Additionally, cooking food can reduce its nutritional value, as many vitamins and minerals are destroyed under heat. Healthy antioxidants like Vitamin C, for example, don’t fare well when cooked. But there are some exceptions to this rule. The best example is lycopene, an important cancer-fighting compound that is much higher in cooked tomatoes compared to raw ones.
From a weight loss and dieting perspective, there’s also the problem of changing fats under high temperatures. For example, health oils like olive oil can actually become hydrogenated under high heat, making them no healthier than butter.
Is a Raw Food Diet Right for Me?
Whether a raw food diet is right for really comes down to your lifestyle. This is a difficult diet if you have a busy lifestyle, as there’s a lot of prep work involved, and finding raw options on the go can be difficult.

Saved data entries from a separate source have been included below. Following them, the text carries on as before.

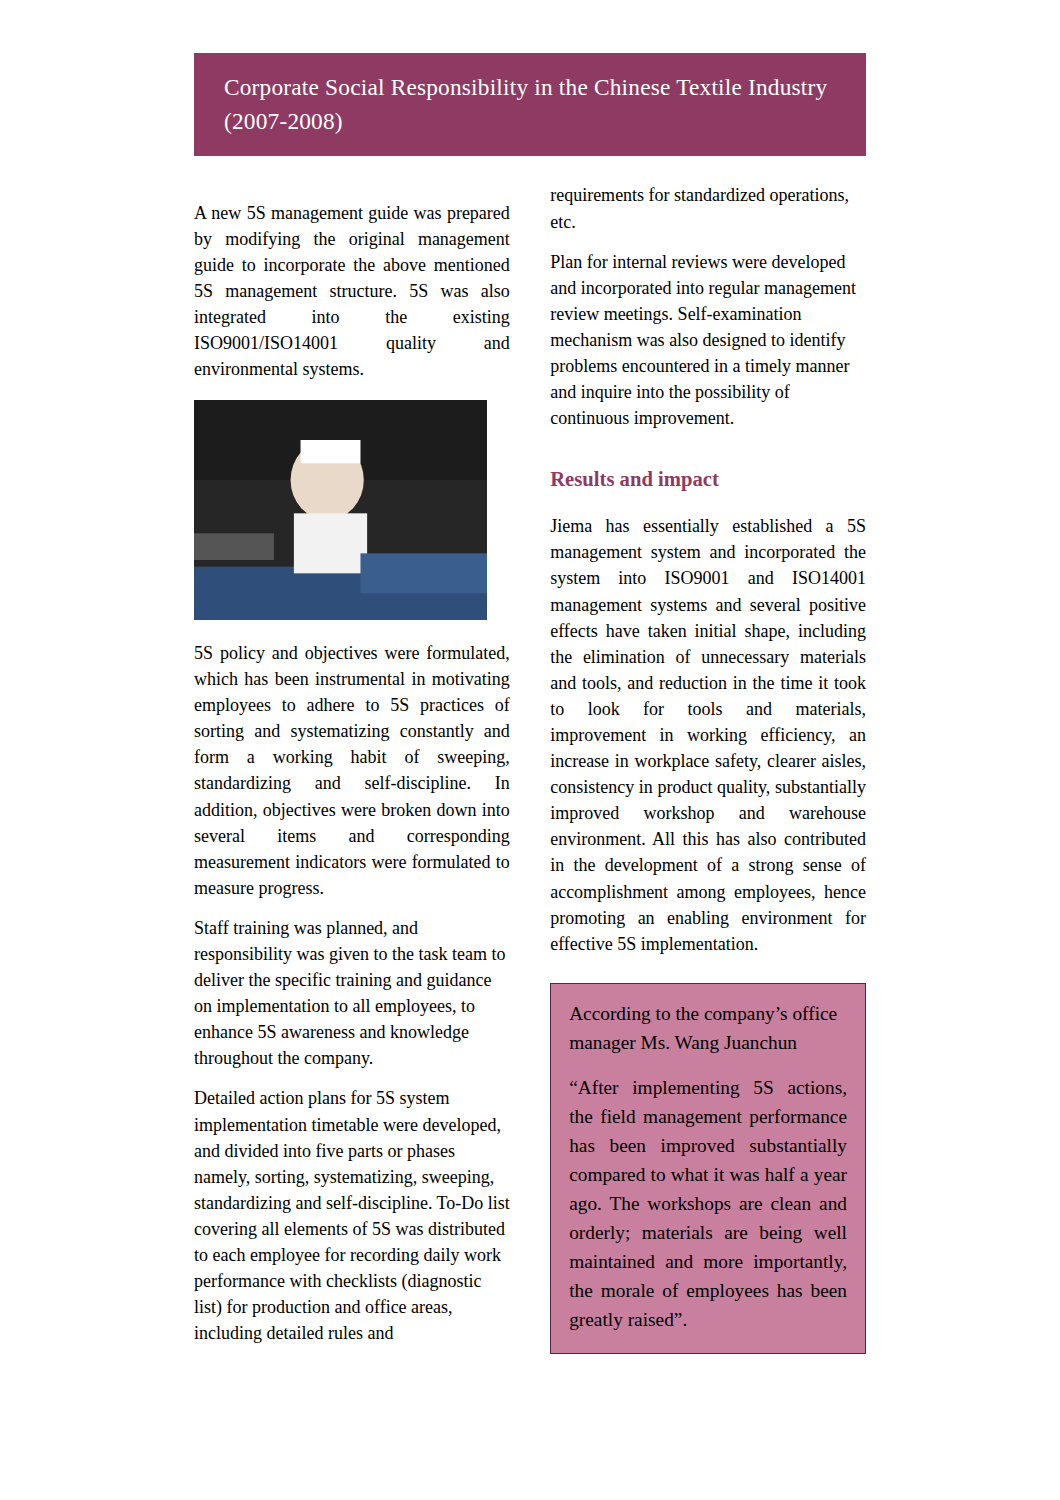Corporate Social Responsibility in the Chinese Textile Industry (2007-2008)
A new 5S management guide was prepared by modifying the original management guide to incorporate the above mentioned 5S management structure. 5S was also integrated into the existing ISO9001/ISO14001 quality and environmental systems.
5S policy and objectives were formulated, which has been instrumental in motivating employees to adhere to 5S practices of sorting and systematizing constantly and form a working habit of sweeping, standardizing and self-discipline. In addition, objectives were broken down into several items and corresponding measurement indicators were formulated to measure progress.
Staff training was planned, and responsibility was given to the task team to deliver the specific training and guidance on implementation to all employees, to enhance 5S awareness and knowledge throughout the company.
Detailed action plans for 5S system implementation timetable were developed, and divided into five parts or phases namely, sorting, systematizing, sweeping, standardizing and self-discipline. To-Do list covering all elements of 5S was distributed to each employee for recording daily work performance with checklists (diagnostic list) for production and office areas, including detailed rules and
requirements for standardized operations, etc.
Plan for internal reviews were developed and incorporated into regular management review meetings. Self-examination mechanism was also designed to identify problems encountered in a timely manner and inquire into the possibility of continuous improvement.
Results and impact
Jiema has essentially established a 5S management system and incorporated the system into ISO9001 and ISO14001 management systems and several positive effects have taken initial shape, including the elimination of unnecessary materials and tools, and reduction in the time it took to look for tools and materials, improvement in working efficiency, an increase in workplace safety, clearer aisles, consistency in product quality, substantially improved workshop and warehouse environment. All this has also contributed in the development of a strong sense of accomplishment among employees, hence promoting an enabling environment for effective 5S implementation.
According to the company’s office manager Ms. Wang Juanchun
“After implementing 5S actions, the field management performance has been improved substantially compared to what it was half a year ago. The workshops are clean and orderly; materials are being well maintained and more importantly, the morale of employees has been greatly raised”.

There’s also the problem of protein. Aside from fish like salmon and tuna, raw meat options are not healthy. Many people on the raw food diet are vegan, not surprisingly, since most of what can be eaten raw is vegetables.

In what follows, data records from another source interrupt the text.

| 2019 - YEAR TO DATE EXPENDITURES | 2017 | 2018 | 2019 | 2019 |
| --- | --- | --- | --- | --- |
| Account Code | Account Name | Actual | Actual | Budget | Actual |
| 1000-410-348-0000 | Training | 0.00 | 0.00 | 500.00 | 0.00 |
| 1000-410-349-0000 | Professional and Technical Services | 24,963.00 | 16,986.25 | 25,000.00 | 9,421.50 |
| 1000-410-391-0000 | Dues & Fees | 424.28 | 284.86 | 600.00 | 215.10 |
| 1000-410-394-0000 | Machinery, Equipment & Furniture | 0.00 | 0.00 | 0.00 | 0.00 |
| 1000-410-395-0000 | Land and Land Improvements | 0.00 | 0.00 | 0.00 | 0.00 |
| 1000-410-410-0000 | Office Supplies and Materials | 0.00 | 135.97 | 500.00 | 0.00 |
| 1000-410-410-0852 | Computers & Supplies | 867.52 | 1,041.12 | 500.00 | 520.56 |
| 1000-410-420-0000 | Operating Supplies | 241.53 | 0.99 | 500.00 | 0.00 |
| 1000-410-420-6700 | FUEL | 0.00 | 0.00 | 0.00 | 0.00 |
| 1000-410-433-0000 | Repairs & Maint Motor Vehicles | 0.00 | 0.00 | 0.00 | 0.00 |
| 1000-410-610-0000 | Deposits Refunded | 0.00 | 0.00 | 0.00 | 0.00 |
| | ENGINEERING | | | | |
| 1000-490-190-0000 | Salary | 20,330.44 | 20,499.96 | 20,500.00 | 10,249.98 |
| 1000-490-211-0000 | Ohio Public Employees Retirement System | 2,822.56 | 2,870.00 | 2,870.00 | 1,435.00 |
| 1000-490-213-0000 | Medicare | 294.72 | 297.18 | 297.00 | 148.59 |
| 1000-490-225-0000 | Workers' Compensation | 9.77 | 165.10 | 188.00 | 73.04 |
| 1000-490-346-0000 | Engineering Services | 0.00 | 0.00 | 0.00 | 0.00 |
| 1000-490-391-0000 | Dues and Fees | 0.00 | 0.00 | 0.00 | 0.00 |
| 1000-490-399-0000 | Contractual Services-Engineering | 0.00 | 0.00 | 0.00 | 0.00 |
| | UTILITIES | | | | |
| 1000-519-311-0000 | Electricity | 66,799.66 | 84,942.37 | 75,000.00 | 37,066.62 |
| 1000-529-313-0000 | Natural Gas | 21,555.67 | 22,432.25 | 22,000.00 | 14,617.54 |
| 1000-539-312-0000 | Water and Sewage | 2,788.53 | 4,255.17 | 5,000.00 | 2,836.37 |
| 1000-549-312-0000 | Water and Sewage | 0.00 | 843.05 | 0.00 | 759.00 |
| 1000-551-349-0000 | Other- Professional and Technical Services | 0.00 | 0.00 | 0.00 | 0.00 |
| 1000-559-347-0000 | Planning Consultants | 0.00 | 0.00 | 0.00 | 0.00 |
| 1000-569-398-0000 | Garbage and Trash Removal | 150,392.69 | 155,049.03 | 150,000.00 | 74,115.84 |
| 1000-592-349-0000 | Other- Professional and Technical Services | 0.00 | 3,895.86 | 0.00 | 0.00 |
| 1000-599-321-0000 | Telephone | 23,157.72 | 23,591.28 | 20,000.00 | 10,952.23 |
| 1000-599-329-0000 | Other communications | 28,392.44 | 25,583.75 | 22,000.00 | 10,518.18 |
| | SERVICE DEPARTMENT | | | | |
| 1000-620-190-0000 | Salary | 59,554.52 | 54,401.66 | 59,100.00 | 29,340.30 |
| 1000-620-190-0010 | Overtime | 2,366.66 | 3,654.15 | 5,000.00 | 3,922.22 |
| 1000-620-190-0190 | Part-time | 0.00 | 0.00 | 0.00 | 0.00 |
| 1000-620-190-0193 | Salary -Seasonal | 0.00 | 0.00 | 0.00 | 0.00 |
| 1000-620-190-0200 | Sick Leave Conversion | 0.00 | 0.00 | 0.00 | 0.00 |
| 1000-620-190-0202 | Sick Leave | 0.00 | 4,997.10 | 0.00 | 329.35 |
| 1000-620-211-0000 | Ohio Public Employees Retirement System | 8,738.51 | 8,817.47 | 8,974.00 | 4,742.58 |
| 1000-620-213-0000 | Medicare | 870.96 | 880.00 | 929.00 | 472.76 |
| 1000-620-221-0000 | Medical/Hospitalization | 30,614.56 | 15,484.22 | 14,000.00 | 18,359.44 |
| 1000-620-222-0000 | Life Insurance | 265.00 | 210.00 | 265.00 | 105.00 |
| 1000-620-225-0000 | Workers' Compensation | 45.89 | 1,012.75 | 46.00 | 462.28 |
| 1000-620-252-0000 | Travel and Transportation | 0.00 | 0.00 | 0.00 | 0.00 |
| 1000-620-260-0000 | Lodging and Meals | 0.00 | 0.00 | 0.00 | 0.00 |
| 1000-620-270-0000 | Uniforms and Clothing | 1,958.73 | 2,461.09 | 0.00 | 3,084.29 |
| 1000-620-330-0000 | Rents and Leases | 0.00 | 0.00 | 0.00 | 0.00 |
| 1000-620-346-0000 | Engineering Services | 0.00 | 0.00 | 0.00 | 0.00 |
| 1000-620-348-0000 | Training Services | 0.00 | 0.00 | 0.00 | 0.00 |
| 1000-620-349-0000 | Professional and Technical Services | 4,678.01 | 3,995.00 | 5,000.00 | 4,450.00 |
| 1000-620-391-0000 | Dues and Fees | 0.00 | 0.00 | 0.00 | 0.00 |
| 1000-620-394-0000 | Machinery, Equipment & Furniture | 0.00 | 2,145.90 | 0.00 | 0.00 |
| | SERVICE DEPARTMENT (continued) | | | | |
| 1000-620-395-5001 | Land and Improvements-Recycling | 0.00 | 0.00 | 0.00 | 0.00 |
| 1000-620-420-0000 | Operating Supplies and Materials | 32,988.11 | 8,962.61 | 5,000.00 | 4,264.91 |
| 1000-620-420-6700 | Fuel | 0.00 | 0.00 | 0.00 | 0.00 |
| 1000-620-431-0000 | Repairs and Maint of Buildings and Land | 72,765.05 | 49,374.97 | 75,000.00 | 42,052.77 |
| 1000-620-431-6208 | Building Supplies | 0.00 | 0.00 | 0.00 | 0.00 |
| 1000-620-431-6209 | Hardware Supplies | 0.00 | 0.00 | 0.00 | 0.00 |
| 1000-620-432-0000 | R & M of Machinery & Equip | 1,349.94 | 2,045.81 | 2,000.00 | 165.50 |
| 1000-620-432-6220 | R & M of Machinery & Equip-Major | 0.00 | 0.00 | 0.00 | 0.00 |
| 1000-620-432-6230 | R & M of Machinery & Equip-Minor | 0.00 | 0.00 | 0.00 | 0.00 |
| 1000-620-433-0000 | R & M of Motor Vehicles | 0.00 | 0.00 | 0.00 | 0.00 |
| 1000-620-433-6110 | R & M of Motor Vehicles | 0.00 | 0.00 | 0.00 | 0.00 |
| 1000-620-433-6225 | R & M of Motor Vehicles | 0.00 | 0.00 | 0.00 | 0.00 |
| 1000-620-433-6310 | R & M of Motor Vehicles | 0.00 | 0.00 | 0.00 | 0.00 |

I think the approach that should be taken really comes down to balance. Rather than worrying about exclusively eating raw food, it may be more practical (and more effective, in terms of balance) to simply increase your intake of raw foods as much as possible, in order to reap more of their nutritional benefits. This has been my own approach. And I must say, on days where I eat more raw vegetables and fruits, my energy levels are noticeably higher. So there’s definitely something to it.
What Can I Eat on a Raw Food Diet?
There are a number of methods for preparing raw foods. Beans, for example, should be soaked and sprouted, while kale chips can be made using dehydrating techniques. A quick Google search will give you some great ideas.

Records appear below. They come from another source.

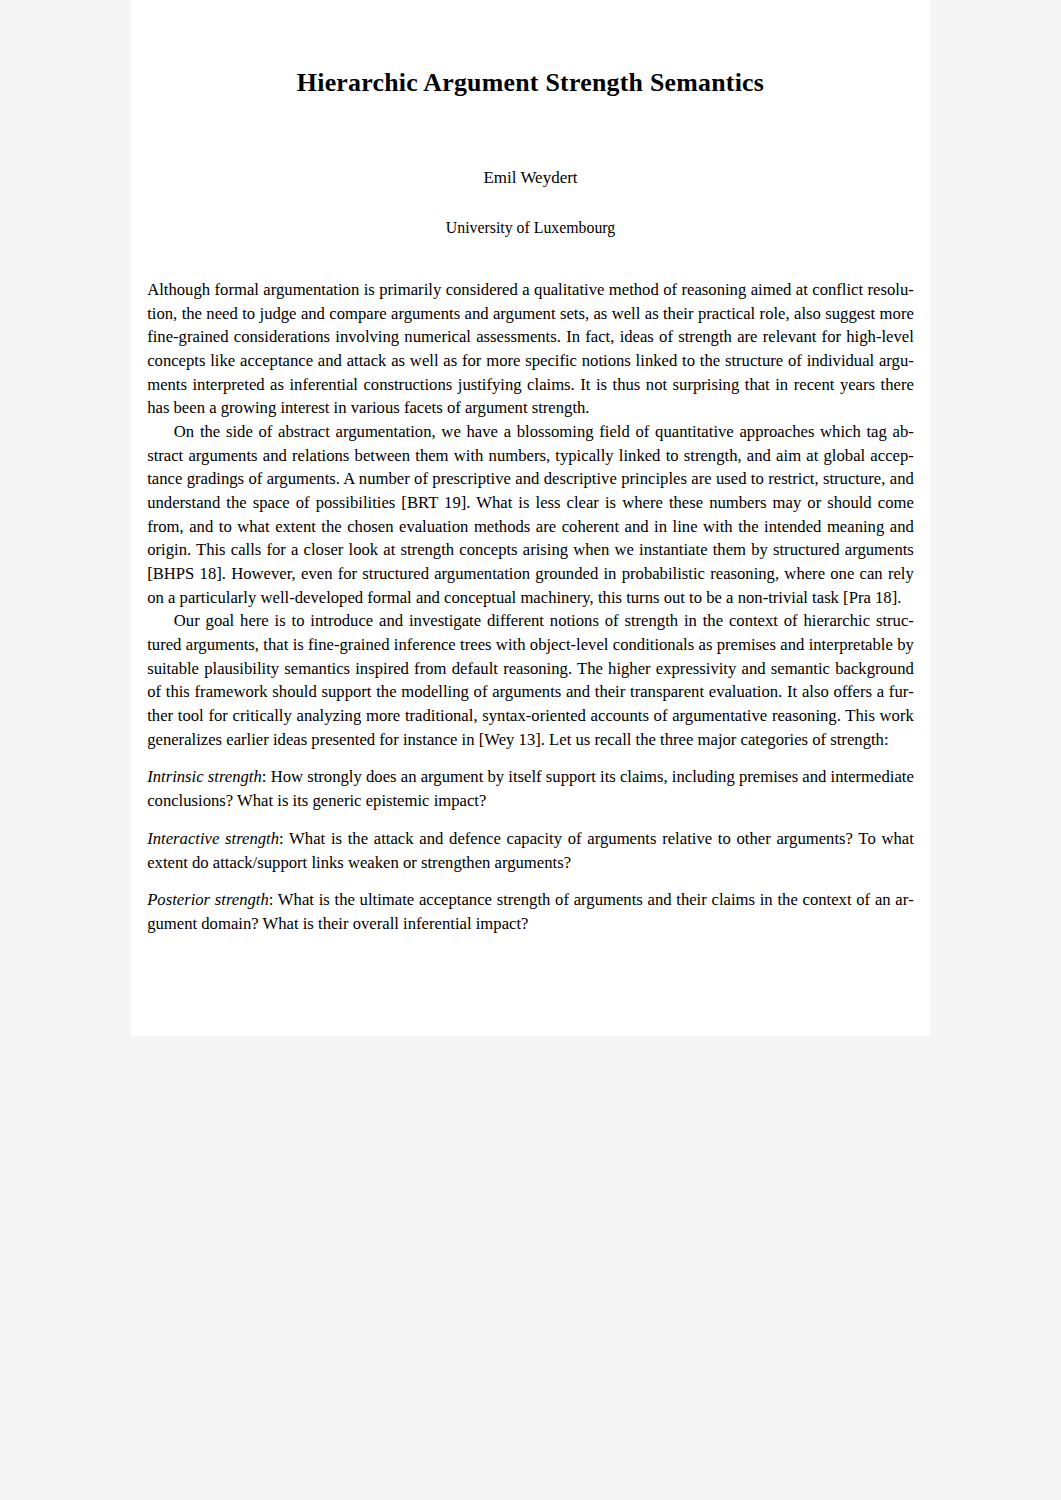Hierarchic Argument Strength Semantics
Emil Weydert
University of Luxembourg
Although formal argumentation is primarily considered a qualitative method of reasoning aimed at conflict resolution, the need to judge and compare arguments and argument sets, as well as their practical role, also suggest more fine-grained considerations involving numerical assessments. In fact, ideas of strength are relevant for high-level concepts like acceptance and attack as well as for more specific notions linked to the structure of individual arguments interpreted as inferential constructions justifying claims. It is thus not surprising that in recent years there has been a growing interest in various facets of argument strength.
On the side of abstract argumentation, we have a blossoming field of quantitative approaches which tag abstract arguments and relations between them with numbers, typically linked to strength, and aim at global acceptance gradings of arguments. A number of prescriptive and descriptive principles are used to restrict, structure, and understand the space of possibilities [BRT 19]. What is less clear is where these numbers may or should come from, and to what extent the chosen evaluation methods are coherent and in line with the intended meaning and origin. This calls for a closer look at strength concepts arising when we instantiate them by structured arguments [BHPS 18]. However, even for structured argumentation grounded in probabilistic reasoning, where one can rely on a particularly well-developed formal and conceptual machinery, this turns out to be a non-trivial task [Pra 18].
Our goal here is to introduce and investigate different notions of strength in the context of hierarchic structured arguments, that is fine-grained inference trees with object-level conditionals as premises and interpretable by suitable plausibility semantics inspired from default reasoning. The higher expressivity and semantic background of this framework should support the modelling of arguments and their transparent evaluation. It also offers a further tool for critically analyzing more traditional, syntax-oriented accounts of argumentative reasoning. This work generalizes earlier ideas presented for instance in [Wey 13]. Let us recall the three major categories of strength:
Intrinsic strength: How strongly does an argument by itself support its claims, including premises and intermediate conclusions? What is its generic epistemic impact?
Interactive strength: What is the attack and defence capacity of arguments relative to other arguments? To what extent do attack/support links weaken or strengthen arguments?
Posterior strength: What is the ultimate acceptance strength of arguments and their claims in the context of an argument domain? What is their overall inferential impact?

As for raw food options, here are some to get you started:
- Sprouted Seeds
- Nutiva Organic Chia Seeds
- NOW Spirulina Powder
- Dried Fruits
- Whole Grains
The raw food diet actually allows foods to be heated slightly, but only to a very low temperature. As for ensuring adequate protein on a raw food diet, your best options are raw fish or the high quality Vega Sport Performance Protein.
Things like caffeine and sugar are generally avoided. Some vegetables, like potatoes, are also left out since they’re difficult to eat raw. But remember, you don’t need to restrict yourself completely! Integrating more raw food into your diet can be effective on its own!